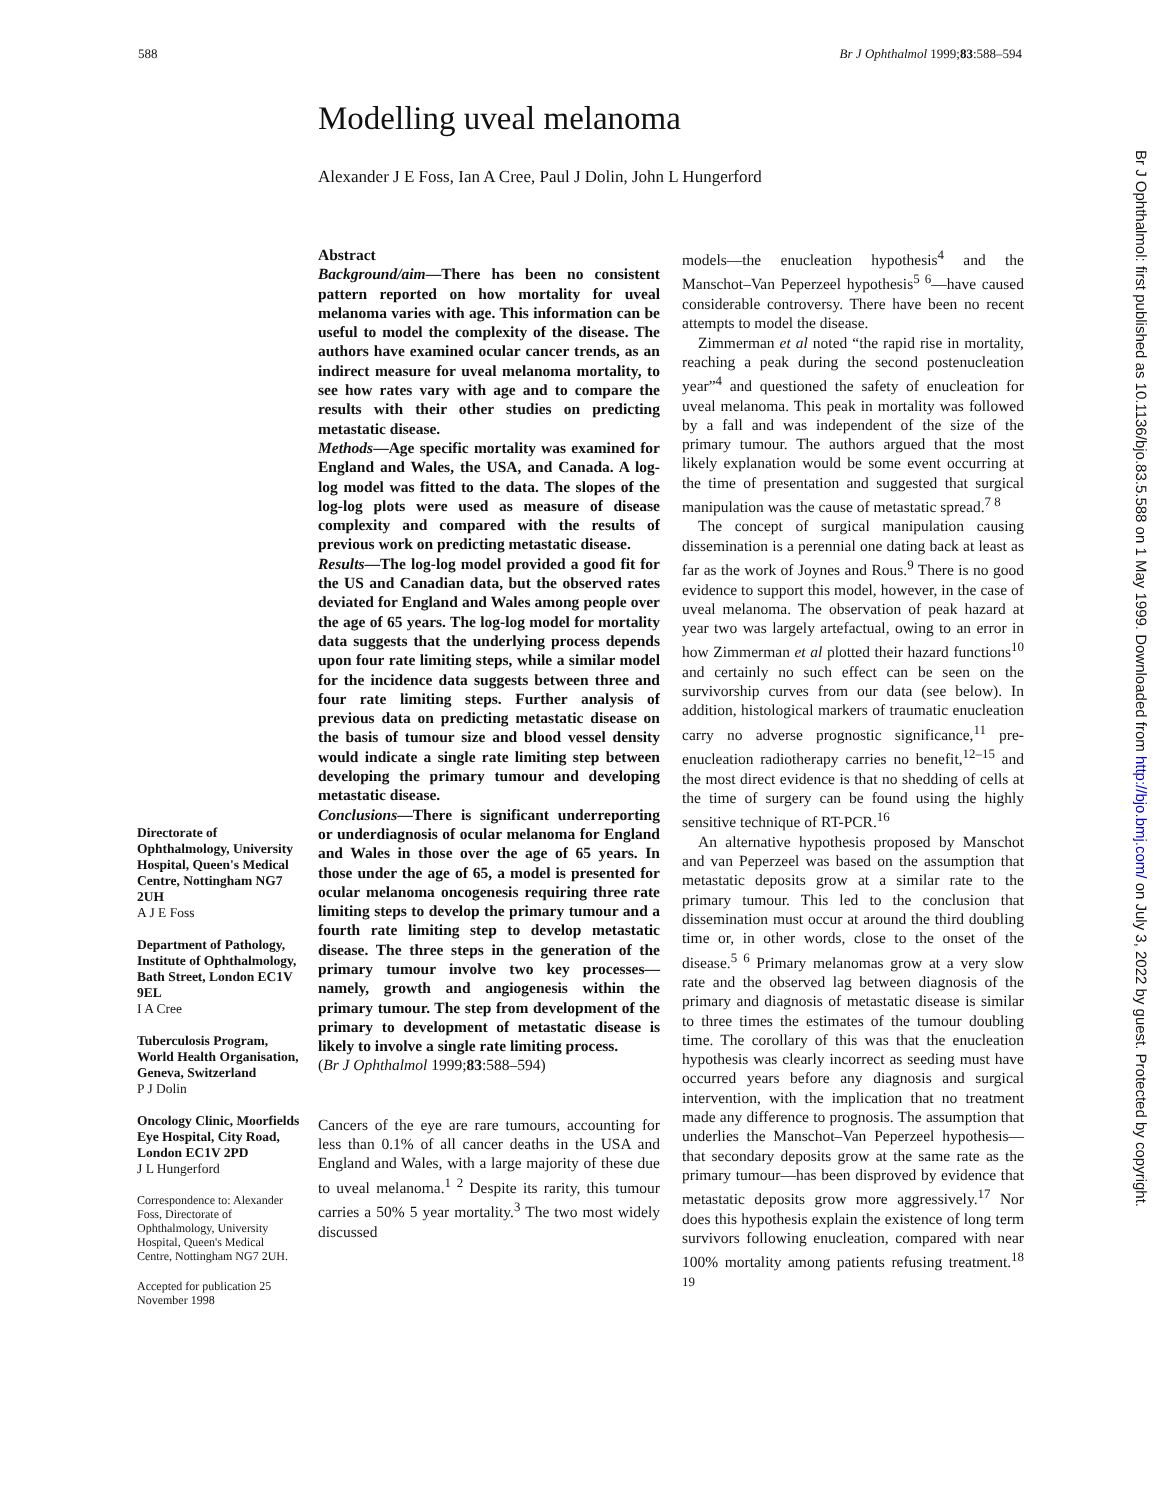588 Br J Ophthalmol 1999;83:588–594
Modelling uveal melanoma
Alexander J E Foss, Ian A Cree, Paul J Dolin, John L Hungerford
Directorate of Ophthalmology, University Hospital, Queen's Medical Centre, Nottingham NG7 2UH
A J E Foss
Department of Pathology, Institute of Ophthalmology, Bath Street, London EC1V 9EL
I A Cree
Tuberculosis Program, World Health Organisation, Geneva, Switzerland
P J Dolin
Oncology Clinic, Moorfields Eye Hospital, City Road, London EC1V 2PD
J L Hungerford
Correspondence to: Alexander Foss, Directorate of Ophthalmology, University Hospital, Queen's Medical Centre, Nottingham NG7 2UH.
Accepted for publication 25 November 1998
Abstract
Background/aim—There has been no consistent pattern reported on how mortality for uveal melanoma varies with age. This information can be useful to model the complexity of the disease. The authors have examined ocular cancer trends, as an indirect measure for uveal melanoma mortality, to see how rates vary with age and to compare the results with their other studies on predicting metastatic disease.
Methods—Age specific mortality was examined for England and Wales, the USA, and Canada. A log-log model was fitted to the data. The slopes of the log-log plots were used as measure of disease complexity and compared with the results of previous work on predicting metastatic disease.
Results—The log-log model provided a good fit for the US and Canadian data, but the observed rates deviated for England and Wales among people over the age of 65 years. The log-log model for mortality data suggests that the underlying process depends upon four rate limiting steps, while a similar model for the incidence data suggests between three and four rate limiting steps. Further analysis of previous data on predicting metastatic disease on the basis of tumour size and blood vessel density would indicate a single rate limiting step between developing the primary tumour and developing metastatic disease.
Conclusions—There is significant underreporting or underdiagnosis of ocular melanoma for England and Wales in those over the age of 65 years. In those under the age of 65, a model is presented for ocular melanoma oncogenesis requiring three rate limiting steps to develop the primary tumour and a fourth rate limiting step to develop metastatic disease. The three steps in the generation of the primary tumour involve two key processes—namely, growth and angiogenesis within the primary tumour. The step from development of the primary to development of metastatic disease is likely to involve a single rate limiting process.
(Br J Ophthalmol 1999;83:588–594)
Cancers of the eye are rare tumours, accounting for less than 0.1% of all cancer deaths in the USA and England and Wales, with a large majority of these due to uveal melanoma.<sup>1 2</sup> Despite its rarity, this tumour carries a 50% 5 year mortality.<sup>3</sup> The two most widely discussed
models—the enucleation hypothesis<sup>4</sup> and the Manschot–Van Peperzeel hypothesis<sup>5 6</sup>—have caused considerable controversy. There have been no recent attempts to model the disease.
Zimmerman et al noted “the rapid rise in mortality, reaching a peak during the second postenucleation year”<sup>4</sup> and questioned the safety of enucleation for uveal melanoma. This peak in mortality was followed by a fall and was independent of the size of the primary tumour. The authors argued that the most likely explanation would be some event occurring at the time of presentation and suggested that surgical manipulation was the cause of metastatic spread.<sup>7 8</sup>
The concept of surgical manipulation causing dissemination is a perennial one dating back at least as far as the work of Joynes and Rous.<sup>9</sup> There is no good evidence to support this model, however, in the case of uveal melanoma. The observation of peak hazard at year two was largely artefactual, owing to an error in how Zimmerman et al plotted their hazard functions<sup>10</sup> and certainly no such effect can be seen on the survivorship curves from our data (see below). In addition, histological markers of traumatic enucleation carry no adverse prognostic significance,<sup>11</sup> pre-enucleation radiotherapy carries no benefit,<sup>12–15</sup> and the most direct evidence is that no shedding of cells at the time of surgery can be found using the highly sensitive technique of RT-PCR.<sup>16</sup>
An alternative hypothesis proposed by Manschot and van Peperzeel was based on the assumption that metastatic deposits grow at a similar rate to the primary tumour. This led to the conclusion that dissemination must occur at around the third doubling time or, in other words, close to the onset of the disease.<sup>5 6</sup> Primary melanomas grow at a very slow rate and the observed lag between diagnosis of the primary and diagnosis of metastatic disease is similar to three times the estimates of the tumour doubling time. The corollary of this was that the enucleation hypothesis was clearly incorrect as seeding must have occurred years before any diagnosis and surgical intervention, with the implication that no treatment made any difference to prognosis. The assumption that underlies the Manschot–Van Peperzeel hypothesis—that secondary deposits grow at the same rate as the primary tumour—has been disproved by evidence that metastatic deposits grow more aggressively.<sup>17</sup> Nor does this hypothesis explain the existence of long term survivors following enucleation, compared with near 100% mortality among patients refusing treatment.<sup>18 19</sup>
Br J Ophthalmol: first published as 10.1136/bjo.83.5.588 on 1 May 1999. Downloaded from http://bjo.bmj.com/ on July 3, 2022 by guest. Protected by copyright.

········

EXERCISE OBJECTIVE: Retype all entries exactly, without the images.

RESPONSE:
588 Br J Ophthalmol 1999;83:588–594
Modelling uveal melanoma
Alexander J E Foss, Ian A Cree, Paul J Dolin, John L Hungerford
Directorate of Ophthalmology, University Hospital, Queen's Medical Centre, Nottingham NG7 2UH
A J E Foss
Department of Pathology, Institute of Ophthalmology, Bath Street, London EC1V 9EL
I A Cree
Tuberculosis Program, World Health Organisation, Geneva, Switzerland
P J Dolin
Oncology Clinic, Moorfields Eye Hospital, City Road, London EC1V 2PD
J L Hungerford
Correspondence to: Alexander Foss, Directorate of Ophthalmology, University Hospital, Queen's Medical Centre, Nottingham NG7 2UH.
Accepted for publication 25 November 1998
Abstract
Background/aim—There has been no consistent pattern reported on how mortality for uveal melanoma varies with age. This information can be useful to model the complexity of the disease. The authors have examined ocular cancer trends, as an indirect measure for uveal melanoma mortality, to see how rates vary with age and to compare the results with their other studies on predicting metastatic disease.
Methods—Age specific mortality was examined for England and Wales, the USA, and Canada. A log-log model was fitted to the data. The slopes of the log-log plots were used as measure of disease complexity and compared with the results of previous work on predicting metastatic disease.
Results—The log-log model provided a good fit for the US and Canadian data, but the observed rates deviated for England and Wales among people over the age of 65 years. The log-log model for mortality data suggests that the underlying process depends upon four rate limiting steps, while a similar model for the incidence data suggests between three and four rate limiting steps. Further analysis of previous data on predicting metastatic disease on the basis of tumour size and blood vessel density would indicate a single rate limiting step between developing the primary tumour and developing metastatic disease.
Conclusions—There is significant underreporting or underdiagnosis of ocular melanoma for England and Wales in those over the age of 65 years. In those under the age of 65, a model is presented for ocular melanoma oncogenesis requiring three rate limiting steps to develop the primary tumour and a fourth rate limiting step to develop metastatic disease. The three steps in the generation of the primary tumour involve two key processes—namely, growth and angiogenesis within the primary tumour. The step from development of the primary to development of metastatic disease is likely to involve a single rate limiting process.
(Br J Ophthalmol 1999;83:588–594)
Cancers of the eye are rare tumours, accounting for less than 0.1% of all cancer deaths in the USA and England and Wales, with a large majority of these due to uveal melanoma.<sup>1 2</sup> Despite its rarity, this tumour carries a 50% 5 year mortality.<sup>3</sup> The two most widely discussed
models—the enucleation hypothesis<sup>4</sup> and the Manschot–Van Peperzeel hypothesis<sup>5 6</sup>—have caused considerable controversy. There have been no recent attempts to model the disease.
Zimmerman et al noted “the rapid rise in mortality, reaching a peak during the second postenucleation year”<sup>4</sup> and questioned the safety of enucleation for uveal melanoma. This peak in mortality was followed by a fall and was independent of the size of the primary tumour. The authors argued that the most likely explanation would be some event occurring at the time of presentation and suggested that surgical manipulation was the cause of metastatic spread.<sup>7 8</sup>
The concept of surgical manipulation causing dissemination is a perennial one dating back at least as far as the work of Joynes and Rous.<sup>9</sup> There is no good evidence to support this model, however, in the case of uveal melanoma. The observation of peak hazard at year two was largely artefactual, owing to an error in how Zimmerman et al plotted their hazard functions<sup>10</sup> and certainly no such effect can be seen on the survivorship curves from our data (see below). In addition, histological markers of traumatic enucleation carry no adverse prognostic significance,<sup>11</sup> pre-enucleation radiotherapy carries no benefit,<sup>12–15</sup> and the most direct evidence is that no shedding of cells at the time of surgery can be found using the highly sensitive technique of RT-PCR.<sup>16</sup>
An alternative hypothesis proposed by Manschot and van Peperzeel was based on the assumption that metastatic deposits grow at a similar rate to the primary tumour. This led to the conclusion that dissemination must occur at around the third doubling time or, in other words, close to the onset of the disease.<sup>5 6</sup> Primary melanomas grow at a very slow rate and the observed lag between diagnosis of the primary and diagnosis of metastatic disease is similar to three times the estimates of the tumour doubling time. The corollary of this was that the enucleation hypothesis was clearly incorrect as seeding must have occurred years before any diagnosis and surgical intervention, with the implication that no treatment made any difference to prognosis. The assumption that underlies the Manschot–Van Peperzeel hypothesis—that secondary deposits grow at the same rate as the primary tumour—has been disproved by evidence that metastatic deposits grow more aggressively.<sup>17</sup> Nor does this hypothesis explain the existence of long term survivors following enucleation, compared with near 100% mortality among patients refusing treatment.<sup>18 19</sup>
Br J Ophthalmol: first published as 10.1136/bjo.83.5.588 on 1 May 1999. Downloaded from http://bjo.bmj.com/ on July 3, 2022 by guest. Protected by copyright.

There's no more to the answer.